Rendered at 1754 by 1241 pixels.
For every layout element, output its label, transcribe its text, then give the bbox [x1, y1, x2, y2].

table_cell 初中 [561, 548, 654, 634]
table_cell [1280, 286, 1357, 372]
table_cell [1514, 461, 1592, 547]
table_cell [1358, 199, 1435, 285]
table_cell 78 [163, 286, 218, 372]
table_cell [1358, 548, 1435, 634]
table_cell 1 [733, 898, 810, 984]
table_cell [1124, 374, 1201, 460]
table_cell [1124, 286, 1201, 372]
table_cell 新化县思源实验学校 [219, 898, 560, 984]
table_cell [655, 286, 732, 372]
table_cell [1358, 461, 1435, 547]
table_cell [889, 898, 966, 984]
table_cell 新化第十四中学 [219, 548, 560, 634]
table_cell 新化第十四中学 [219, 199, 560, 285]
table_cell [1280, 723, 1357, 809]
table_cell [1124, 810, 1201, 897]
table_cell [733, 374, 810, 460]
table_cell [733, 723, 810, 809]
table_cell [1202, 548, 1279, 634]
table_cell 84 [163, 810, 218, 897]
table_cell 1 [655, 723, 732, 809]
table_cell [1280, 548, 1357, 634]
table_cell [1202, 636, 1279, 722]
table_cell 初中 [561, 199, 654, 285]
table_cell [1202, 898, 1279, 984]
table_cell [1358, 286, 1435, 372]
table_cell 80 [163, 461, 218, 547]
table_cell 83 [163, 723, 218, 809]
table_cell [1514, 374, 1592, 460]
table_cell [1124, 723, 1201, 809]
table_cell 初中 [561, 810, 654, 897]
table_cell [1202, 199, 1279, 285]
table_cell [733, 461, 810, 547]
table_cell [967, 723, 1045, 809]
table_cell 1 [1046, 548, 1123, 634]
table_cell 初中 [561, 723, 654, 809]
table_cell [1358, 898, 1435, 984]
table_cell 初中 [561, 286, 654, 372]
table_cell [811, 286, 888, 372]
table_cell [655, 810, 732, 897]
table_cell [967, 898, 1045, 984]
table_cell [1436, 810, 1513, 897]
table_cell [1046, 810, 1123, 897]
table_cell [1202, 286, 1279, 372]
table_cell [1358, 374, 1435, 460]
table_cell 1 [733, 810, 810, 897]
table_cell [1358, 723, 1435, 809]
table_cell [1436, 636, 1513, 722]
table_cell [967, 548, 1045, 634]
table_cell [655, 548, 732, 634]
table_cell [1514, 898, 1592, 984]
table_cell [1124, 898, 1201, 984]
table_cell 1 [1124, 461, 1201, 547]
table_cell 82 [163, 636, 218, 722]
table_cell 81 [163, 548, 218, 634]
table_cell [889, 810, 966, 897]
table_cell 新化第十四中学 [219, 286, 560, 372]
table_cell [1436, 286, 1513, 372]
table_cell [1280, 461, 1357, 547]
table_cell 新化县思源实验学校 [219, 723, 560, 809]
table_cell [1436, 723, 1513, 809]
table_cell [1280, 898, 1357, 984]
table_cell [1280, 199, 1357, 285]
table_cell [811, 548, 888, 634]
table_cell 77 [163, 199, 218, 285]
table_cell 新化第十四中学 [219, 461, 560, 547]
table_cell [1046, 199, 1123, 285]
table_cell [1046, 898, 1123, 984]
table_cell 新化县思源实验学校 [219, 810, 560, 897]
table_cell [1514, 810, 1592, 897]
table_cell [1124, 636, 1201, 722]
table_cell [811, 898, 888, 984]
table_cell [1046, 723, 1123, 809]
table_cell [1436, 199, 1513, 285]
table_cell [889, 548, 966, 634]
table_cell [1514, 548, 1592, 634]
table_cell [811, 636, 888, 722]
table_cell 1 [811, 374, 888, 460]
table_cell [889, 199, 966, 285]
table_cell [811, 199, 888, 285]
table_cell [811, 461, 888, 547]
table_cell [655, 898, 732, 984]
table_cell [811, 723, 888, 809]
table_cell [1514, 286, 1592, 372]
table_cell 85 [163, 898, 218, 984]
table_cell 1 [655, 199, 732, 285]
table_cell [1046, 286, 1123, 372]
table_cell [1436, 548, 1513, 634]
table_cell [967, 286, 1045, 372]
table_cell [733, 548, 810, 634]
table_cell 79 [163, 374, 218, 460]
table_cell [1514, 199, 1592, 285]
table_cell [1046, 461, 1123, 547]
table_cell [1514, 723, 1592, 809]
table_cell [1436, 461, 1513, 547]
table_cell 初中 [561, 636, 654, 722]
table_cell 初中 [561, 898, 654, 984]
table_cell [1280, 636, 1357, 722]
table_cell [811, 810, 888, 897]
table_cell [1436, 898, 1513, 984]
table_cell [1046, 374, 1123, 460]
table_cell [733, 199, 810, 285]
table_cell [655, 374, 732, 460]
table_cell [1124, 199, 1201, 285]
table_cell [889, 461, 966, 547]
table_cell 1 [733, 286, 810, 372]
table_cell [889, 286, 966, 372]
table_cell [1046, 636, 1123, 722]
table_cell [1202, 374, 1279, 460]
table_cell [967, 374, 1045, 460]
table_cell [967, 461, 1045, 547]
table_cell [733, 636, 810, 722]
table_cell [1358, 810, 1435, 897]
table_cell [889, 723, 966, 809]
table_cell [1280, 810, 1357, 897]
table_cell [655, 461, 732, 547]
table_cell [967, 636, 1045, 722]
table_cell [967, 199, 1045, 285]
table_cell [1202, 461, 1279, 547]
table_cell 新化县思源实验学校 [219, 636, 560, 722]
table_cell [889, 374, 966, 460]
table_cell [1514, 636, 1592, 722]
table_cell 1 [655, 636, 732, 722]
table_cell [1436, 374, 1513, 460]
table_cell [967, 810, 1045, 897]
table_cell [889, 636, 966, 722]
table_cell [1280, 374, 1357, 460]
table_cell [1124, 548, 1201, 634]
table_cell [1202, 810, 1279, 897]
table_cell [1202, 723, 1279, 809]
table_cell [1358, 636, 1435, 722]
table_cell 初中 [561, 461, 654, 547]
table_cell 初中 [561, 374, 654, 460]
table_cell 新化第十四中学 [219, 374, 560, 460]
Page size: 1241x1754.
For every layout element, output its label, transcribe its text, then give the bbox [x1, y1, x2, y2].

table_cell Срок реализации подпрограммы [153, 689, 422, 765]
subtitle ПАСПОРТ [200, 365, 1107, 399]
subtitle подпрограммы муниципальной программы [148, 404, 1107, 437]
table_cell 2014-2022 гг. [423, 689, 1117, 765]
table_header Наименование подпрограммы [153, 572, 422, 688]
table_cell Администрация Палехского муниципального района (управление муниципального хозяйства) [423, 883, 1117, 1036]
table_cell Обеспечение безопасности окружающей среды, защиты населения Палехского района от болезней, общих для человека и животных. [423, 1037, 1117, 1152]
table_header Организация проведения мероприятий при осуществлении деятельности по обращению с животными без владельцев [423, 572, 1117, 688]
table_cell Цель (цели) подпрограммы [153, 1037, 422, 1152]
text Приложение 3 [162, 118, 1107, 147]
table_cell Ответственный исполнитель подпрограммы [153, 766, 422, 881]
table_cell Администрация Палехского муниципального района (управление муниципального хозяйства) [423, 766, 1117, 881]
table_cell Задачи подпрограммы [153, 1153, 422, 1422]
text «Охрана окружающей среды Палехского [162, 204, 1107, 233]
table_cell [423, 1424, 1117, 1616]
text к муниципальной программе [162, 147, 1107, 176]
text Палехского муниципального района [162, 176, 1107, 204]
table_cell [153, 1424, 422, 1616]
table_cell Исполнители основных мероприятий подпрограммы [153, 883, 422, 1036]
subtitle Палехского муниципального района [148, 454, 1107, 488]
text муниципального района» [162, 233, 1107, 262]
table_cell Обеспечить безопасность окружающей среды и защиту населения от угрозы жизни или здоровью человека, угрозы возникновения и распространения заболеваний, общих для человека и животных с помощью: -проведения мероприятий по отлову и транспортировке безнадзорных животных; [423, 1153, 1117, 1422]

*TO-DO ITEM*
For the string "subtitle", show each line of the listing where it appears.

*RESULT FOR THIS TASK*
subtitle ПАСПОРТ [200, 365, 1107, 399]
subtitle подпрограммы муниципальной программы [148, 404, 1107, 437]
subtitle Палехского муниципального района [148, 454, 1107, 488]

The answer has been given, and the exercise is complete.